* _Exercise description_:
One line at a time, check the entries below for the word "潼川府志", and copy each line that has it.
Records supplied START
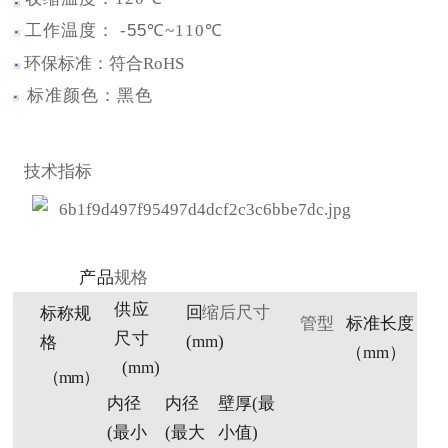
工作温度：
-55
℃
~1
10℃
环保标准：符合
RoHS
标准颜色：黑色
技术指标
产
品
规格
供
应
回
缩后尺寸
标称规
管型
标准长
度
尺寸
(mm)
格
（
mm
）
(
mm
)
（
m
m
）
内径
内径
壁厚
(
最
(
最小
(
最大
小值
)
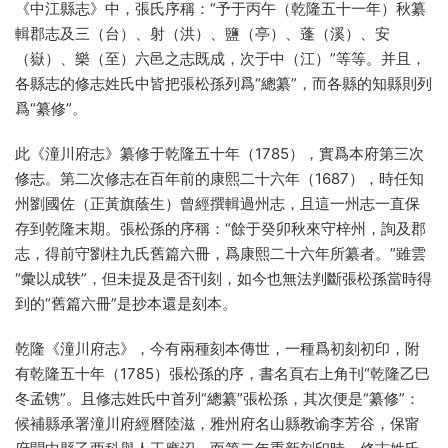
《中江縣志》中，張氏序稱：“予于丙午（乾隆五十一年）秋纂
輯郡志及三（台）、射（洪）、鹽（亭）、蓬（溪）、安
（嶽）、樂（至）六邑之志既成，次于中（江）”等等。并且，
各縣志的修志姓氏中皆把張松孫列爲“總纂”，而各縣的知縣則列
爲“纂修”。
此《潼川府志》纂修于乾隆五十年（1785），實爲本府第三次
修志。第二次修志在百年前的康熙二十六年（1687），時任知
州劉國佐（正黃旗蔭生）曾經撰輯過州志，且這一州志一直保
存到乾隆末期。張松孫的序稱：“餘于癸卯秋來守梓州，詢及郡
志，得前守劉柱九氏舊篇六冊，爲康熙二十六年所纂者。”雖雲
“彙以成轶”，但未提及是否刊刻，如今也無法判斷張松孫當時得
到的“舊篇六冊”是抄本還是刻本。
乾隆《潼川府志》，今有兩種刻本傳世，一種爲初刻初印，附
有乾隆五十年（1785）張松孫的序，書名頁右上角刊“乾隆乙巳
冬孟镌”。且修志姓氏中首列“總纂”張松孫，其次便是“纂修”：
候補縣承署潼川府經曆陸滋，雅州府名山縣教谕李芳谷，保甯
Records supplied END
* _Problem solution_:
此《潼川府志》纂修于乾隆五十年（1785），實爲本府第三次
乾隆《潼川府志》，今有兩種刻本傳世，一種爲初刻初印，附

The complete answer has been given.